For those who teach using documents,
finding accessible and relevant documents that cover the range of African
history has been getting gradually easier. While some classic collections of
documents from specific locations (such as D.A. Low’s Mind of Buganda or Anthony
Kirk-Greene’s Crisis and Conflict in
Nigeria, 1966-1970) are out of print, new collections have recently
proliferated, including more manageable works from the University of
Wisconsin’s African Studies series, new editions of explorers’ narratives, and excellent
collections of colonial documents such as the PRO’s British Documents on the End of Empire series. This particular
volume, like most document collections, is too expensive for students to buy as
a textbook. But it would be a valuable addition to a library
collections, particularly in libraries with limited Africana materials.
The volume would also be good for public libraries, or secondary school
libraries, as it would provide a text-based introduction to part of African
history that might well stir student interest and encourage creativity.

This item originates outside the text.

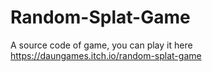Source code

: # Random-Splat-Game

A source code of game, you can play it here https://daungames.itch.io/random-splat-game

This is potentially a quite useful
book. But there are several things that it quite clearly is not. First, it is
not a depiction of all of Africa, through all
of time. The editors are quite explicit that their focus is on Africa and “The West”—and
thus many familiar sorts of documents, such as Ibn Battuta, epic histories, or
indigenous kinglists, are not included. Ethiopia (with one
uninspiring document) and North Africa are also
notably absent. And the sheer size of the topic means that editors had to make
choices. The incorporation of South Africa here is
thought-provoking, but feels sparse and thematically awkward. Documents
provided here are mostly previously published, drawn from some out- of-print
collections, obscure materials, or official sources. Further, for all the
complexity of politics and intellectual engagement that selections demonstrate,
major issues such as colonial debates over women, the politics of ethnicity,
and post-colonial discussions of economics, seem left out. The post-colonial
section is by far the weakest, with less coherence and a reliance on fiction by
Chinua Achebe and poetry by Jack Mapanje to invoke the frustrated hopes of
independence. The section lacks anything on globalization, structural
adjustment, military interventions, or any of the newer ways Africa and “the
West” interact.
Despite its limitations, this is an
excellent book—rich in ways I have only begun to mention. Perhaps the key to
its success is the editors’ willingness to include large excerpts, whole
documents and interchanges. Together, the documents of this collection provide
powerful evidence of the sheer level of thought,
debate, struggle, and planning that went into every stage of the Africa/West
experience from the first contacts between explorers and coastal peoples to the
achievement of the new South Africa.